Miller trained the students through his regular lectures, his copious writings (including a manual on preaching), and his sermons. To him, preaching was a spiritual calling that an ordained pastor could never put aside in this life. His commitment to remain faithful to this calling and never merge his office “as a minister of the gospel in that of professor” was part of his seven resolutions.
Samuel Miller – Conscientious Pastor and Teacher
In 1813, Samuel Miller was offered a position as Professor of Ecclesiastical History and Church Government at the newly established Princeton Theological Seminary. At that time, the Seminary had only one teacher, who was also its founder and president: Archibald Alexander. Miller accepted the offer after much prayer and consideration.

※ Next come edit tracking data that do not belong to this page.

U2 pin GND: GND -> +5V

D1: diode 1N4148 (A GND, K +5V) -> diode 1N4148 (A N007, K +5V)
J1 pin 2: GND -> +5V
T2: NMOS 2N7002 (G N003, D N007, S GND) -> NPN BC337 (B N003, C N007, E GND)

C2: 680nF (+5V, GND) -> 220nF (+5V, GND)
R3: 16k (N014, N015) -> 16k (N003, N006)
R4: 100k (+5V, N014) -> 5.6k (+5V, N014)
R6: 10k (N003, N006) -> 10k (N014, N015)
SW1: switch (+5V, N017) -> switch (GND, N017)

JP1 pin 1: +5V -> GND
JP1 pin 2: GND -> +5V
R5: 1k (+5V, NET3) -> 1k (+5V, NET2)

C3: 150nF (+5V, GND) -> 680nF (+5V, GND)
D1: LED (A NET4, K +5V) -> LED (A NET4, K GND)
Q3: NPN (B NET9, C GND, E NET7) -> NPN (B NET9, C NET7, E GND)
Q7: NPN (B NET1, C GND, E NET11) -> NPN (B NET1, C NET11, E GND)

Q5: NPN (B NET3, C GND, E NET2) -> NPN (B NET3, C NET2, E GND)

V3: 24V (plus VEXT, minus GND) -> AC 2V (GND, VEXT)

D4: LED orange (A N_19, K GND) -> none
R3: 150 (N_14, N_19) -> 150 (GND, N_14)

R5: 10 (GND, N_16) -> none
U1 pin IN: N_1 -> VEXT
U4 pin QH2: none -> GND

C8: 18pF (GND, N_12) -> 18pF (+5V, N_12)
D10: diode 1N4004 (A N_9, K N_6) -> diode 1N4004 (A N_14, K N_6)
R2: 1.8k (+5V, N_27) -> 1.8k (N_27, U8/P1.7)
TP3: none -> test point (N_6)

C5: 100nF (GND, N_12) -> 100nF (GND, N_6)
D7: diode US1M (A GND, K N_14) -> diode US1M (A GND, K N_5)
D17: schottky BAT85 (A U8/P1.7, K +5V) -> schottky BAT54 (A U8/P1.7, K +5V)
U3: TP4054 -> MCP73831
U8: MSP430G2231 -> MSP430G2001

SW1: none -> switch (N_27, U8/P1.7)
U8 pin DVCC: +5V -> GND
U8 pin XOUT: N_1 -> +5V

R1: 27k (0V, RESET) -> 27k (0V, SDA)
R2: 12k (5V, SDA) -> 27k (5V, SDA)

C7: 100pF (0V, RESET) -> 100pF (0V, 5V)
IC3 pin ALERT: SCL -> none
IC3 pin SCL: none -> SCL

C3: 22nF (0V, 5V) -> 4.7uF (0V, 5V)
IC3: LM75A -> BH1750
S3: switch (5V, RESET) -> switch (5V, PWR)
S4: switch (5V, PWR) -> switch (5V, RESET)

While reflecting on his task ahead and the unusual situation of working as second-in-charge in a two-men administration, he wrote a short list of resolutions. Making resolutions is still a common practice, and it was so particularly at that time (most people are familiar with Jonathan Edwards’ 70 resolutions). Miller made only seven. What stands out about them is their focus on the task ahead and a tremendous sense of responsibility, born of his concern for God’s glory and the men who were to be committed to his care.
After resolving to remember who he was as a servant of Christ for the benefit of his students, he focused on his upcoming relationship with Alexander: ”Resolved, that I will endeavor, by the grace of God, so to conduct myself toward my colleague in the seminary, as never to give to give the least reasonable ground of offence. It shall be my aim, by divine help, ever to treat him with the most scrupulous respect and delicacy, and never to wound his feelings, if I know how to avoid it.”
He knew by experience (through a difficult relationship in New York) that avoiding giving offense to others was not enough. “By the grace of God,” he added, “I will, in no case, take offence at his treatment of me.”
On this last clause, he was both emphatic and specific. He was determined to do it, he said, “whatever may be the sacrifice of my personal feelings – whatever may be the consequence – I will not take offence, unless I am called upon to relinquish truth or duty. I not only will never, the Lord helping me, indulge a jealous, envious, or suspicious temper toward him; but I will, in no case, allow myself to be wounded by any slight, or appearance of disrespect.